Intolerable Cruelty (2003)
Realizador: Joel Coen
Com: George Clooney, Catherine Zeta-Jones, Geoffrey Rush, Cedric the Entertainer, Edward Herrmann, Paul Adelstein, Richard Jenkins, Billy Bob Thornton, Julia Duffy, Jonathan Hadary
Intolerable Cruelty é uma comédia aparentemente ligeira que esconde uma visão profundamente cínica do casamento e do sistema judicial norte-americano.
À visão romântica do casamento, tantas vezes veiculada por Hollywood nas comédias românticas que serviram de inspiração à presente película, os irmãos Coen, com a sua habitual ironia e humor negro, contrapõem-nos uma visão puramente mercantilista, que não deixa de constituir uma perspectiva bem real do casamento nos tempos que correm.
E será que alguma vez assim não foi?
O casamento por amor é uma invenção do romantismo já que, até então, os aspectos patrimoniais sempre constituíram o principal móbil do matrimónio nas diferentes sociedades. O casamento é historicamente um contrato, que visa, muito mais do que legitimar relações amorosas ou a descendência dele resultante, titular negócios de natureza patrimonial.
Ao retirarem aos progenitores a iniciativa contratual no que respeita ao casamento, os legisladores românticos não alteraram a natureza essencialmente patrimonial do instituto. Limitaram-se a transferir a capacidade contratual dos progenitores para os nubentes.
Quem, como eu, vive o quotidiano dos Tribunais e das disputas litigiosas, designadamente as emergentes da dissolução do vínculo conjugal, sabe que a postura cínica de Miles (George Clooney) e Marylin (Catherine Zeta-Jones) face ao casamento é tudo menos infundada.
Como diria Woody Allen, love fades. Depois resta apenas uma vontade irresistível de fazer sangue.
Os Tribunais estão cheios de ex-casais apaixonados em disputas intermináveis de natureza patrimonial. Quando o amor acaba luta-se com unhas e dentes por tudo o que estiver ao alcance. Desde a valiosa moradia de férias até ao jogo de toalhas de casa de banho. Sem exagero.

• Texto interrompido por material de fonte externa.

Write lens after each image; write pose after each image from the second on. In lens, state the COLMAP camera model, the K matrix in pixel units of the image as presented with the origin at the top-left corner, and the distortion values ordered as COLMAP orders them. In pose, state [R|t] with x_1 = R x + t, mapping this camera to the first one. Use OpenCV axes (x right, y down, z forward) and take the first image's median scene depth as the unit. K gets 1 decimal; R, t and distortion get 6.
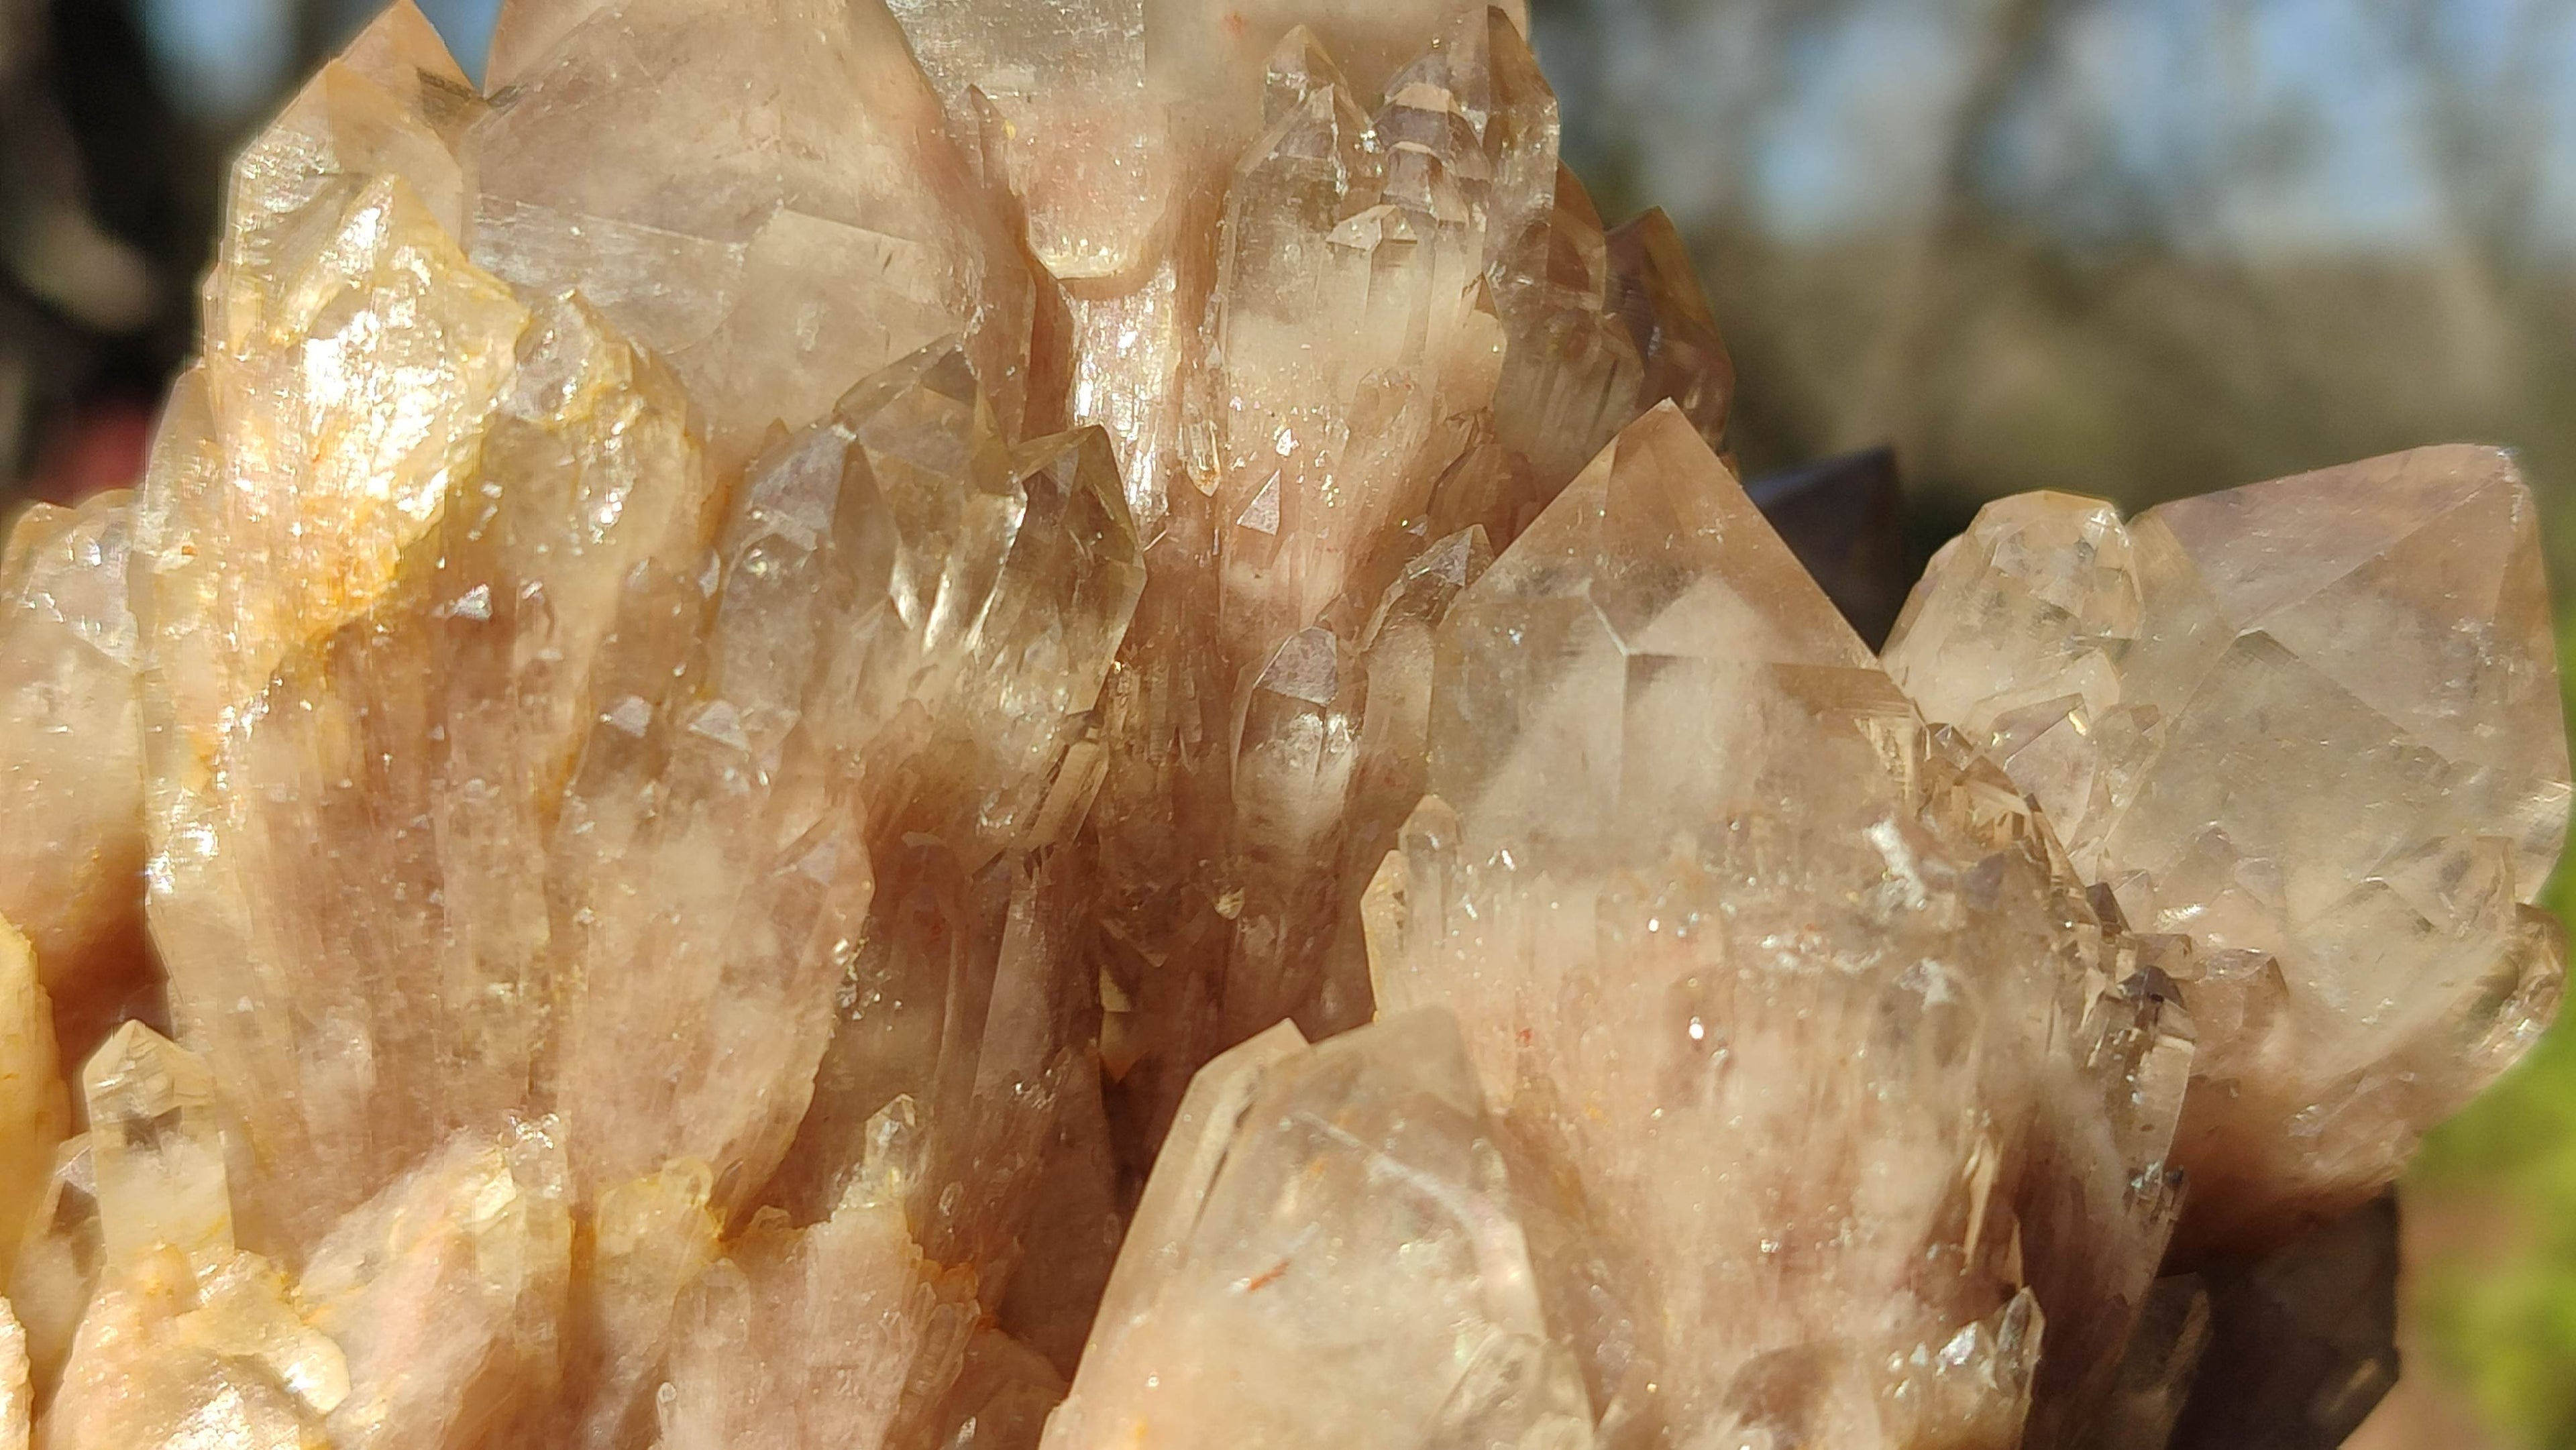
lens RADIAL K [[3954.5, 0, 1283.0], [0, 3954.5, 720.7], [0, 0, 1]] dist [0.341142, -2.492911]
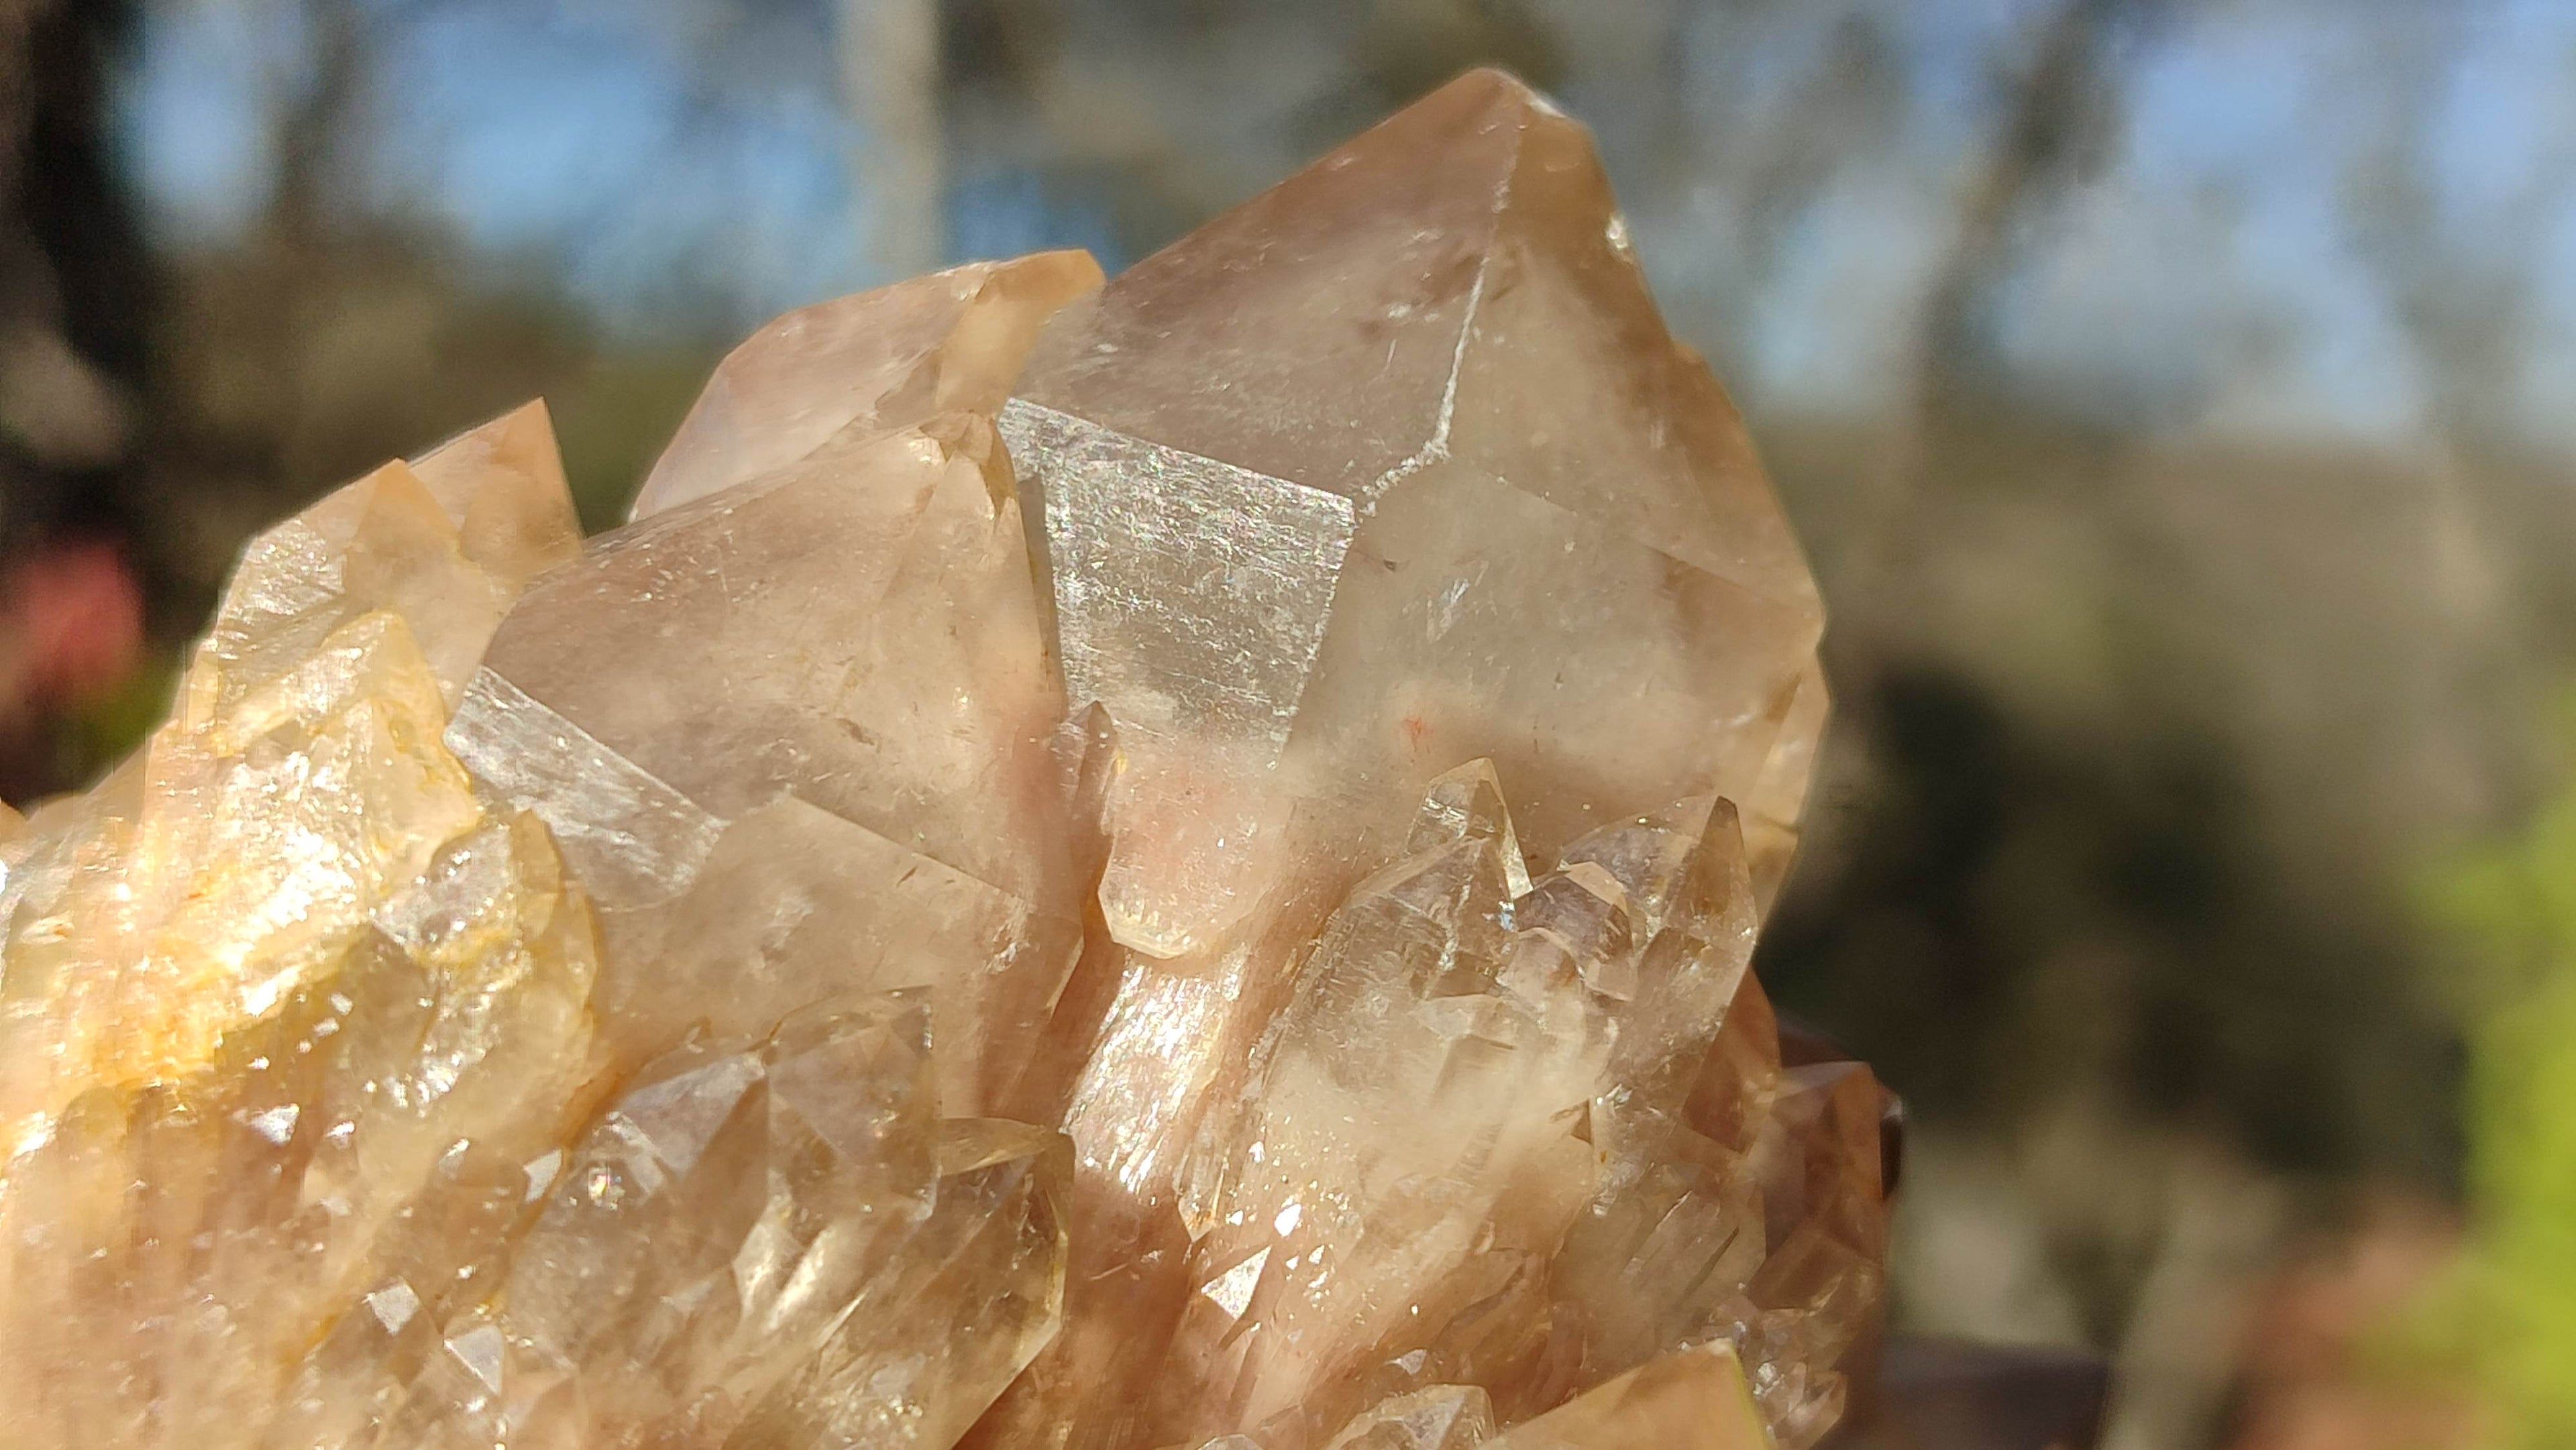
lens RADIAL K [[3954.5, 0, 1283.0], [0, 3954.5, 720.7], [0, 0, 1]] dist [0.341142, -2.492911]
pose [[0.929611, 0.330512, -0.163048, 0.109150], [-0.339319, 0.940234, -0.028683, -0.154194], [0.143823, 0.081989, 0.986201, 0.161276]]
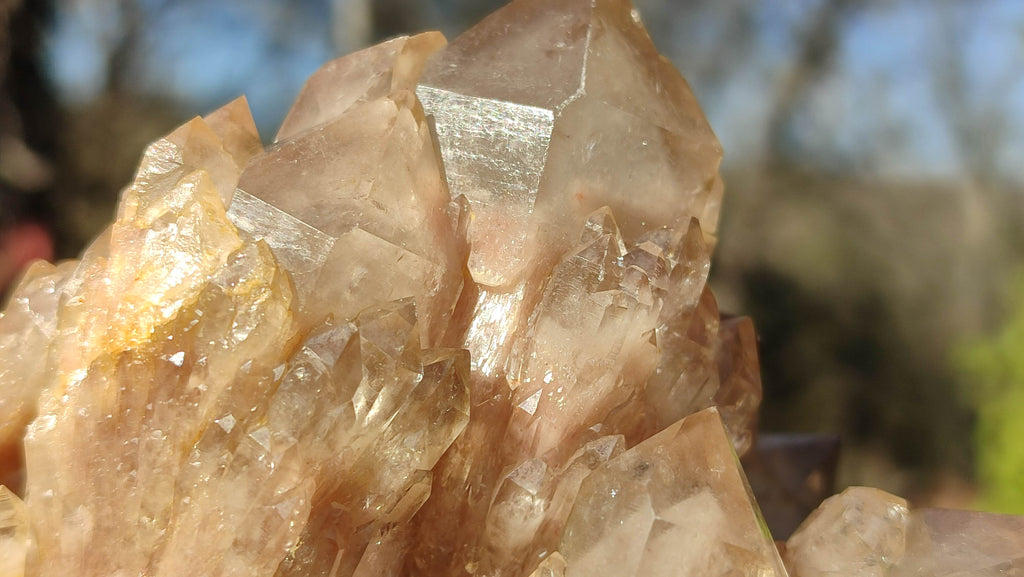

E podemos mesmo afirmar que a sociedade em que vivemos e o sistema judicial que a serve, não só permite como até incentiva estes comportamentos.
Vivemos dias de profundo materialismo, em que o acesso ao conforto e aos prazeres de uma vida burguesa se assumem como valor supremo, claramente acima de quaisquer recompensas de índole espiritual.
Quando o amor acaba há que garantir o conforto material futuro. É a compensação pelo tempo investido na relação, agora aparentemente perdido, e simultaneamente o castigo para quem dele usufruiu, imerecidamente.
Se não souber como fazê-lo, há quem prontamente se disponha a ajudar.
E esse é outro aspecto pertinente do filme. A denúncia de uma sociedade que soube construir toda uma economia à volta do fim do casamento. Desde as poderosas sociedades de advogados que ganham fortunas com os divórcios, até aos investigadores privados brilhantemente caricaturados pelo personagem Gus Petch (Cedric the Entertainer). Até o Estado, a pretexto do cumprimento das funções administrativa e judicial, não abdica do seu generoso quinhão, expresso em taxas cobradas pelos diversos serviços a quem é necessário recorrer para instruir os processos e bem assim em impostos cobrados sobre as transmissões patrimoniais decorrentes da partilha.
Parece-me assim que a visão que a sociedade contemporânea espelha do casamento consegue ser ainda mais cínica do que a expressa neste filme.
Sob a aparência de uma comédia romântica inspirada na eterna luta de sexos, imortalizada no grande ecrã por Cary Grant e Katherine Hepburn, os irmãos Coen apresentam-nos a imagem reflectida da nossa sociedade doente, cínica e materialista.
Não admira pois que até a televisão comercial se interesse por este gigantesco mercado matrimonial, através dos reality shows.
No adequado vernáculo de Gus Petch, vale tudo “To Nail His Ass”!